### EXERCISE
Some lines below hold "plots". Pick them out and copy them.

### SOURCE MATERIAL
Start of Block

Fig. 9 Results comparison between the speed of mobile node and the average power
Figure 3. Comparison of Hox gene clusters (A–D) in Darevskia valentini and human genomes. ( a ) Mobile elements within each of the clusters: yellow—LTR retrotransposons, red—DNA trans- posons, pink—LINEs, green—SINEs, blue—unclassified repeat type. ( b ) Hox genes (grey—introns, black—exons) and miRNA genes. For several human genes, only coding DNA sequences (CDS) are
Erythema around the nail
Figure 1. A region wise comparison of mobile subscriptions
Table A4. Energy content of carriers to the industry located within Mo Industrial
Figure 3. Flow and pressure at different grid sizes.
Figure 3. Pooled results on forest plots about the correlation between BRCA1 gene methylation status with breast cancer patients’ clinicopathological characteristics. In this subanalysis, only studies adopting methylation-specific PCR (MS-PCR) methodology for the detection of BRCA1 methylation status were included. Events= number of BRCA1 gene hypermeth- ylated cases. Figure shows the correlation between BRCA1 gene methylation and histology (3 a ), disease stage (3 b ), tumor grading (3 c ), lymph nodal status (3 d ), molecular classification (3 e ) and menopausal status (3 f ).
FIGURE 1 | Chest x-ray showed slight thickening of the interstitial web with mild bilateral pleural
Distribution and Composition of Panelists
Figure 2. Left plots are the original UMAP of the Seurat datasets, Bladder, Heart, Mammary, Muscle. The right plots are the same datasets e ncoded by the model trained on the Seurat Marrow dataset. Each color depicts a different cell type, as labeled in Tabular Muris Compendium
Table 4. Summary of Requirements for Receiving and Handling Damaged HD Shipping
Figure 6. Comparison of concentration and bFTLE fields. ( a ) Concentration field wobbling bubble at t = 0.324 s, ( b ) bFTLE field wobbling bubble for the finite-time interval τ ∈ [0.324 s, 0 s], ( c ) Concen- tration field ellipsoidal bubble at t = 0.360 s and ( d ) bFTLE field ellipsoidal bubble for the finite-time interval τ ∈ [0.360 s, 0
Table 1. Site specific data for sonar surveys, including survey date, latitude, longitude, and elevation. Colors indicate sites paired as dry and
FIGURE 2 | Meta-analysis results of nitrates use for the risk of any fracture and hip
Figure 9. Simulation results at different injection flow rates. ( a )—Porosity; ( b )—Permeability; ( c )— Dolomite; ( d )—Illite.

End of Block

### TASK ANSWER
Figure 3. Pooled results on forest plots about the correlation between BRCA1 gene methylation status with breast cancer patients’ clinicopathological characteristics. In this subanalysis, only studies adopting methylation-specific PCR (MS-PCR) methodology for the detection of BRCA1 methylation status were included. Events= number of BRCA1 gene hypermeth- ylated cases. Figure shows the correlation between BRCA1 gene methylation and histology (3 a ), disease stage (3 b ), tumor grading (3 c ), lymph nodal status (3 d ), molecular classification (3 e ) and menopausal status (3 f ).
Figure 2. Left plots are the original UMAP of the Seurat datasets, Bladder, Heart, Mammary, Muscle. The right plots are the same datasets e ncoded by the model trained on the Seurat Marrow dataset. Each color depicts a different cell type, as labeled in Tabular Muris Compendium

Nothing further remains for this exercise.